Initial thoughts on Dignitas Infinita

On 8th April 2024 the Vatican’s Dicastery for the Doctrine of the Faith published a declaration, Dignitas Infinita: On Human Dignity”.

This fairly long document is the result of five years’ work – and several revisions – by experts from the Vatican body that examines questions of Church teaching.

Dignitas Infinita (“Infinite Dignity” in Latin) touches on many threats to human dignity in today’s world: war, poverty, femicide, cyberbullying, human trafficking, abuse, exclusion of disabled people, the suffering of migrants, euthanasia, and so on.

There is a lot worth pondering in this document. Perhaps inevitably, in our society riven by so-called ‘culture wars’, a lot of press attention has focussed on the document’s approach towards ‘hot-button issues’ such as gender theory and sex changes, which actually come very low down the list of topics raised. The document restates traditional positions, which some LGBT Catholic movements have found disappointing.

There are things I find both inspiring and disappointing in the document.

I think it’s important to bear in mind that the Vatican’s classical approach to theology is deduced from what it regards as fixed principles. Many theologians today favour a more relational approach, induced from human experience and our growing scientific understanding. This was acknowledged by the head of the Dicastary, Cardinal Victor Fernandez, at the press conference launching the document, who emphasised that the Church must constantly be in dialogue with the world to refine its understanding of cultural and societal issues.
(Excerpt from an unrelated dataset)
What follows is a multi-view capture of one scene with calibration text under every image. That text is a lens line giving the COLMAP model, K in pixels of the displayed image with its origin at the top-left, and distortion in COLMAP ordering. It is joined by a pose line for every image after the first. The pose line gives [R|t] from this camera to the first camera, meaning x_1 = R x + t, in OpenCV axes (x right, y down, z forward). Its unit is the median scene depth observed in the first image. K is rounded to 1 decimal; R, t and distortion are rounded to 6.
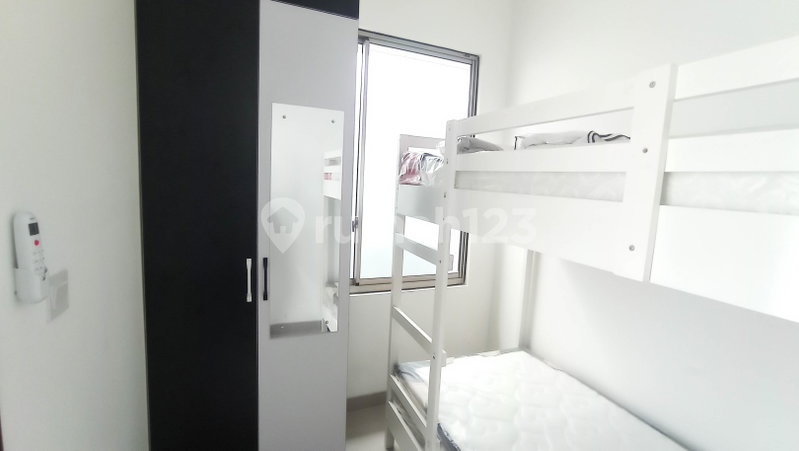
lens RADIAL K [[366.4, 0, 402.5], [0, 366.4, 228.1], [0, 0, 1]] dist [-0.025070, 0.000203]
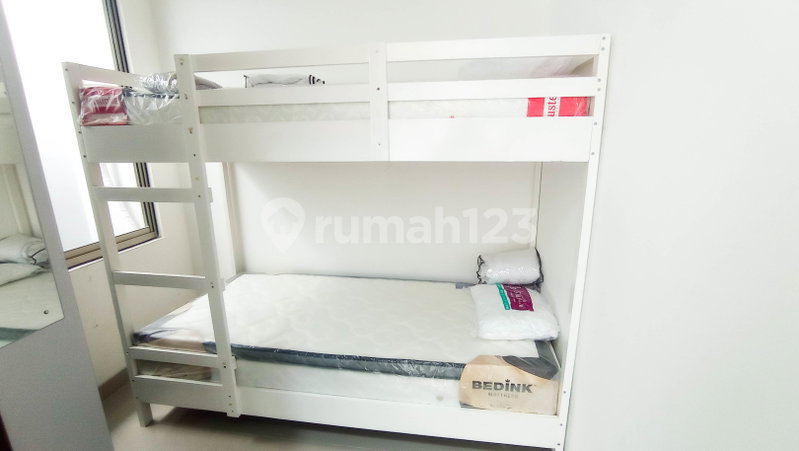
lens RADIAL K [[366.4, 0, 402.5], [0, 366.4, 228.1], [0, 0, 1]] dist [-0.025070, 0.000203]
pose [[0.529433, -0.262003, 0.806880, -0.348451], [0.146184, 0.965063, 0.217449, 0.029814], [-0.835662, 0.002828, 0.549236, -0.041642]]
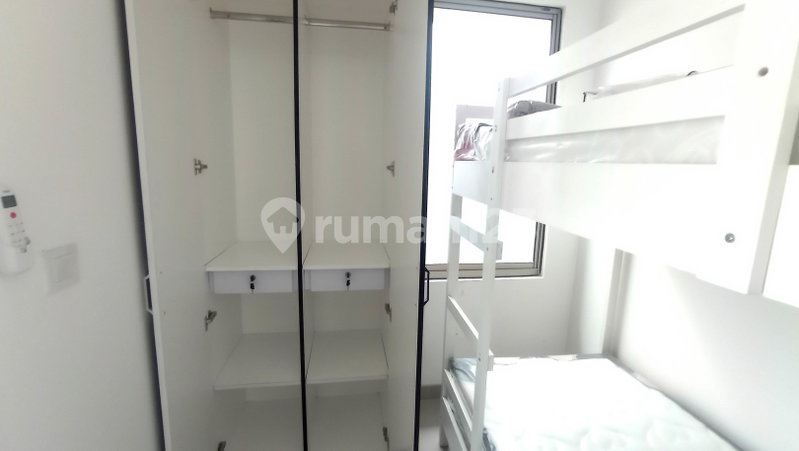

Whilst some in the LGBT+ community will be disappointed by the document’s statements, it should be read alongside reports of its launch, at which Cardinal Fernandez lamented that in many countries it’s illegal to be gay and restated that Catholics should not support this position.

The document affirms the infinite dignity of the human person, and that is what many Catholic ministries among LGBT+ seek to do. Rather than seeing labels, the Church needs to welcome everyone as people. Whoever you are – gay, straight, bisexual, trans, non-binary – you are welcome, because you have infinite dignity as God’s child.